The passage of mothballing legislation in August of 2011 validated that a community can rally together and make positive change happen; again. Springfield is a survivor, deeply rooted with passionate preservationists who over the years have come together time and time again to save the houses. Each fight backed by different issues and people, but the end result, the same; a community tied together to preserve history for generations to come.
To date, six historic homes have achieved mothball status, having fully completed the requirements of their mothball Certificate of Appropriateness (COAs). Four more homes are “pending” during the COA process to also achieve mothball status, each still in their window of time to complete the work for the mothball certificate. All of these homes, many marred with city fines and condemnation, now have a new lease on life, each with owners who will over the course of the three-year mothball certificate, get the home closer to it’s certificate of occupancy.
There are multiple reasons why mothballing is beneficial for a community. Here are a few:
- Mothballing stops rolling fines, allowing the owner to rehab their home in a reasonable amount of time and not have to battle with code enforcement.
- Mothballing protects the home from vandals and the elements of weather.
- Mothballing “turns the frog into a prince.” As the certificate requires upkeep, maintenance, and work towards the Certificate of Occupancy (CO), it is a win-win for surrounding homes and the entire community. A neglected home is now a loved home and it looks a helluva lot better too.
- Mothballing encourages buyers to take a chance on a “scary” home thereby giving them a fair shot at rehab as the certificate provides time and not harassment to make it habitable.
Mothballing legislation provided hope and encouragement to owners who abandoned their homes. While that may sound silly, it is not. Backed by a neighborhood of passionate volunteers who care about their community, over a dozen homes where given away to PSOS and individuals so that they may be saved. Dancy Terrace, the bungalow court at Main and 9th Streets, which was saved time and time again by neighbors who rallied behind its preservation, now overwhelmingly rests in the hands of Springfield owners. 14 of the 24 bungalows are in “protective custody.”

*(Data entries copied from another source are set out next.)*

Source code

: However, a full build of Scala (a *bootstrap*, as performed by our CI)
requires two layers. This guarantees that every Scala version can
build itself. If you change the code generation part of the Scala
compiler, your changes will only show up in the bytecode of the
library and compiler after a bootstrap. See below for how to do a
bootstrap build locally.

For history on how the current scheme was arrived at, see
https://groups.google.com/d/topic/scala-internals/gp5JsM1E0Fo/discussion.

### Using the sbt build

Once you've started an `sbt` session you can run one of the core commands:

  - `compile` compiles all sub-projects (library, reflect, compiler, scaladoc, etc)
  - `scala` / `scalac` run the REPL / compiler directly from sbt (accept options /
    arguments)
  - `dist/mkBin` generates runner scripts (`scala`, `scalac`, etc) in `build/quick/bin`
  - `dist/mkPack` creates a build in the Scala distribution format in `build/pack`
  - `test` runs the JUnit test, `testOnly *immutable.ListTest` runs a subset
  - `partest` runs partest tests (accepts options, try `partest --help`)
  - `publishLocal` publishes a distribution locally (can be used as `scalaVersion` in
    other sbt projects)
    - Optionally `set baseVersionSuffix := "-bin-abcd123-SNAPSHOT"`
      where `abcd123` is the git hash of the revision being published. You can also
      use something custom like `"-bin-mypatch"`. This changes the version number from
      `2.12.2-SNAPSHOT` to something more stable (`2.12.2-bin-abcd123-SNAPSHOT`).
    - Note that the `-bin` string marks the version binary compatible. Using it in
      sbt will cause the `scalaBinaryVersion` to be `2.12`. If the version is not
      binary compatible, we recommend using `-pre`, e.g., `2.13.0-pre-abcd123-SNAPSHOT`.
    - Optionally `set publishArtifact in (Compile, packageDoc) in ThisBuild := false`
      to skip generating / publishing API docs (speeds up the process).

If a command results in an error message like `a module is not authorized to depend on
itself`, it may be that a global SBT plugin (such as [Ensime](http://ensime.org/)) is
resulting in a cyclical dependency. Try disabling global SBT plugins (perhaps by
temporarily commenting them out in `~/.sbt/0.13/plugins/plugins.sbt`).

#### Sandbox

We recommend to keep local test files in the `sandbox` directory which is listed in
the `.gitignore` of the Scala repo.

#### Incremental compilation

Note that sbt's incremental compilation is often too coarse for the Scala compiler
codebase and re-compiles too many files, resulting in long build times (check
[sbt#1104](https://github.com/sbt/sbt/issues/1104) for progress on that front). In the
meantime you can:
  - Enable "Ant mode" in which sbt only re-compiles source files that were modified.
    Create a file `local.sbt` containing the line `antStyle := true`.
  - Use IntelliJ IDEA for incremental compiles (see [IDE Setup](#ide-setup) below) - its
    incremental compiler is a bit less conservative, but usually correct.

In 2012, the community rallied around the Pearl Street house which prompted Councilmember Lumb to initiate rewriting legislation yet again to protect historic homes. A 4th home was revitalized through the Make it Happen Preservation Project last summer, and the community came together and in less than 24 hours, raising over $1,000 to stabilize a neighbor’s home and prevent it’s emergency demolition (Kenneth’s home on E. 9th) Springfield residents Pat and Alannah rehabbed a lovely rusticated block home on Walnut Court that succumbed to fire, it’s roof collapsing into the second floor. A generous donation and expertise from Joe and Gloria at Glory Homes Inc. saved that house yet again. The home is stabilized and working it’s way to it’s mothball certificate.
Margaret Mead’s words: “Never doubt that a small group of thoughtful, committed citizens can change the world. Indeed, it’s the only thing that ever has,” exudes Historic Springfield. Even folks who no longer reside in the hood, keep Springfield and it’s people close to their heart. Springfielder’s know it: we are Jacksonville’s best kept secret. Hats off to a remarkable community, let’s keep saving the houses!